Guiding Children to Humility and Wisdom

Written by Ryan Evans on February 28th, 2024

I’m a fan of Christmas annual letters, with one caveat: those excessive letters that heap glowing helpings of Jimmy’s basketball exploits, Sally’s unparalleled success in gymnastics, and Harrison’s sheer brilliance in spelling and math. Never do we read, “Betsy barely passed 4th grade and we don’t expect her to make it through 5th this year.” Instead, front-to-back accolades in size 6 font to ensure no accomplishment is omitted. We’ve all read them and cringed.
One of our challenges as parents is to balance appropriate levels of praise and encouragement with honest assessment of where our children fall short. And it all starts with us: How do we manage our own tendency to exalt self? Are we making progress toward selflessness and kindness? To what extent are we discussing and emphasizing the need for humility?
John Stott wrote, “At every stage of our Christian development and in every sphere of our Christian discipleship, pride is the greatest enemy and humility our greatest friend.” We so easily identify weakness in our brother while failing to see the same in ourselves; it is simply an innate part of the human sinful condition. Below are a few areas where we as parents help our children grow in humility and wisdom.
1. Let others praise your kids
We can – and should – appropriately encourage and affirm our children.

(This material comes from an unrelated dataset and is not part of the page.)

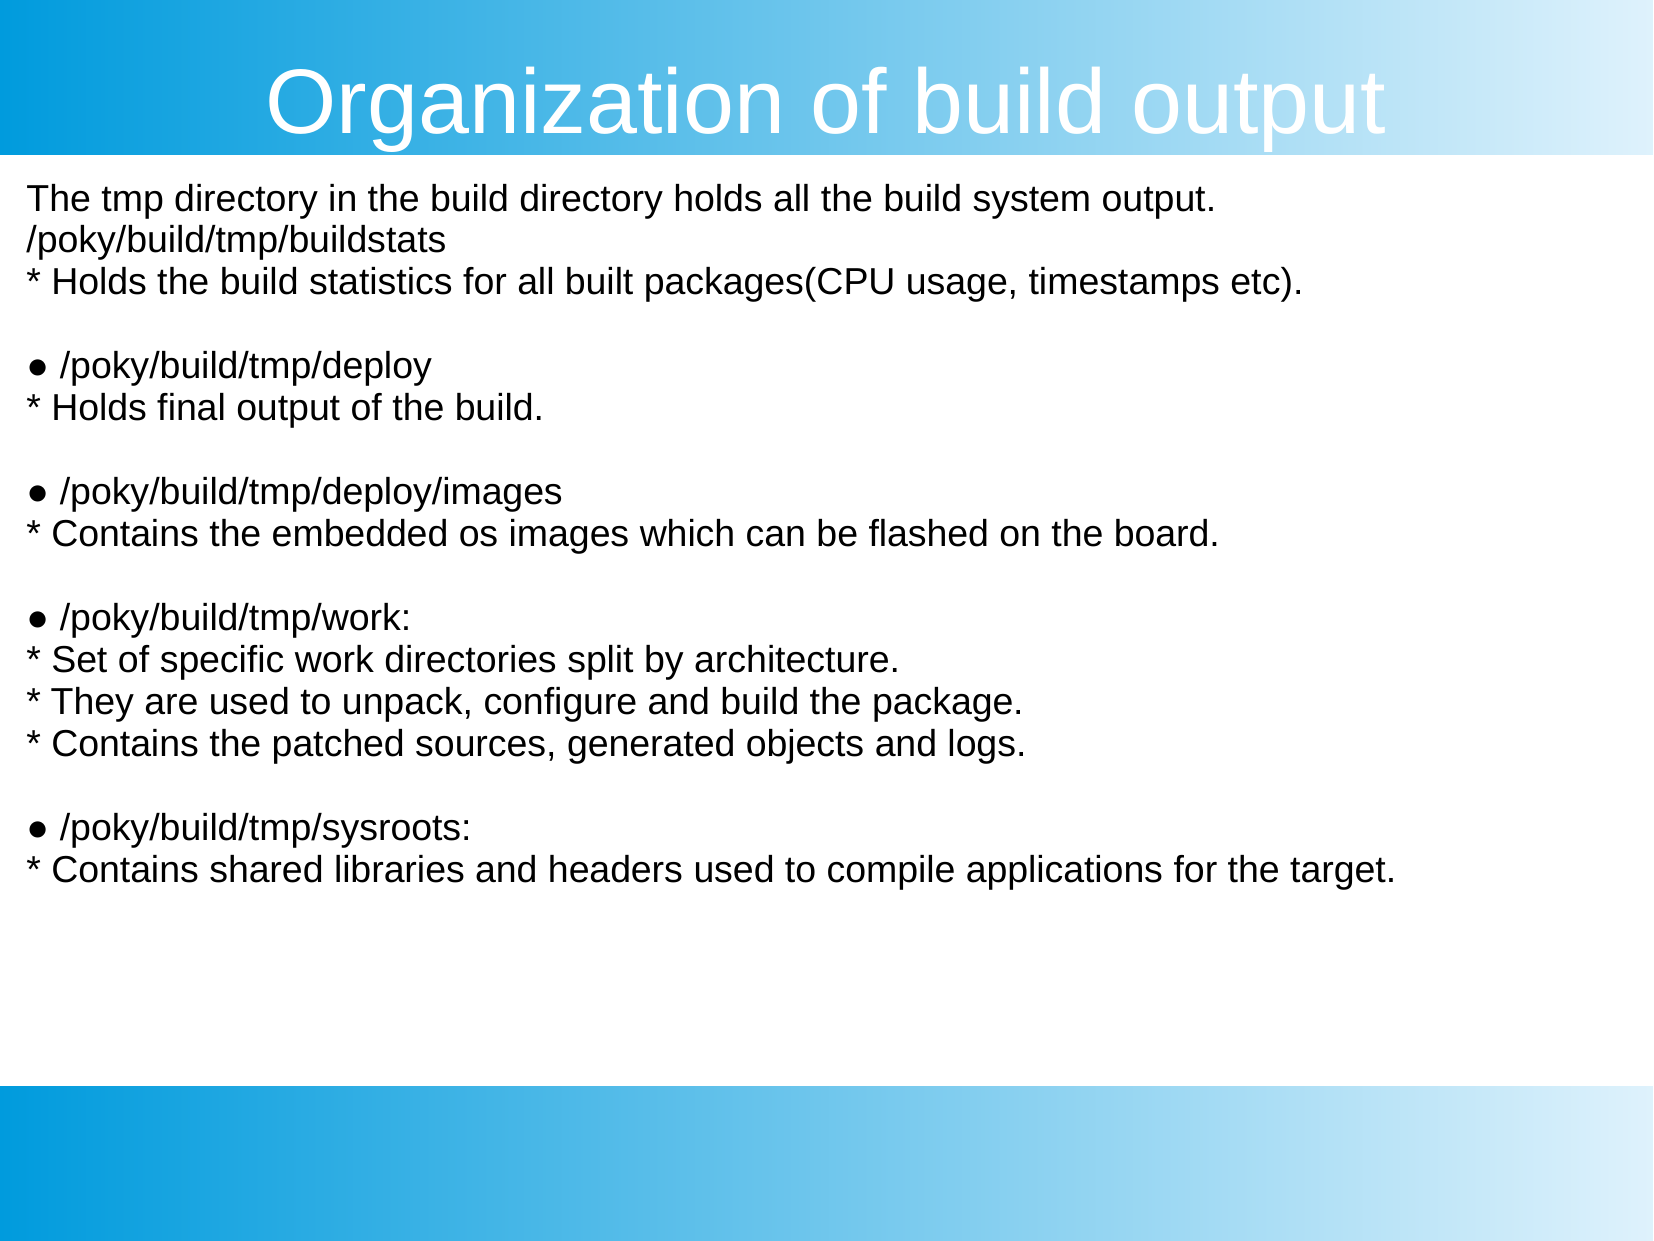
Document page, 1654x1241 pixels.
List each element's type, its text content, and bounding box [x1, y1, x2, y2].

text_box The tmp directory in the build directory holds all the build system output. /poky/build/tmp/buildstats * Holds the build statistics for all built packages(CPU usage, timestamps etc). ● /poky/build/tmp/deploy * Holds final output of the build. ● /poky/build/tmp/deploy/images * Contains the embedded os images which can be flashed on the board. ● /poky/build/tmp/work: * Set of specific work directories split by architecture. * They are used to unpack, configure and build the package. * Contains the patched sources, generated objects and logs. ● /poky/build/tmp/sysroots: * Contains shared libraries and headers used to compile applications for the target. [11, 169, 1534, 899]
title Organization of build output [82, 49, 1571, 155]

We are also wise to consider and apply the principle in Proverbs 27:2: “Let another praise you, and not your own mouth; a stranger, and not your own lips.” Whether you have a gifted one-year-old or a high school volleyball star, leave it to others to praise their gifts. Avoid being the parent who pens the fawning Christmas letter or publicly praises your child’s every accomplishment.
2. Affirm your kids for the right things
True humility exalts the Lord by acknowledging virtues such as diligence, perseverance, and selflessness. A good example can be found in how we speak about grades with our children. Rather than praise the grade (external), focus on effort and attitude (internal). The internal frequently, though not always, manifests positive outcomes in the externals. In my experience, effort and attitude impact grades more than any other factor.
3. Teach your children how to speak about their successes
Nobody likes a braggart. A child asked about a soccer game may respond, “I scored two goals!”  Instead of focusing on individual accomplishments, teach him to answer the question differently (“Our team won 5-1”) to take the emphasis off himself. We don’t want our children to lie, nor should we encourage false humility. But they can learn how to receive praise and speak in ways that are not boastful. As we teach our children to “boast in the Lord,” they acknowledge their gifts and successes are by God’s grace.  
4. Develop in your children the habit of praising others
Proverbs 18:21 says, that, “Death and life are in the power of the tongue.” Humility is well cultivated where words of encouragement are liberally used, and words of criticism, cynicism, and anger are avoided. Encourage your children to build up friends and siblings. By looking for positive things in others and actually vocalizing genuine words of praise and encouragement, they grow in the virtue of other-centeredness.
Author C.J. Mahaney writes in his helpful book, Humility: True Greatness, “Contrary to popular belief, it’s not ‘those who help themselves’ whom God helps; it’s those who humble themselves.”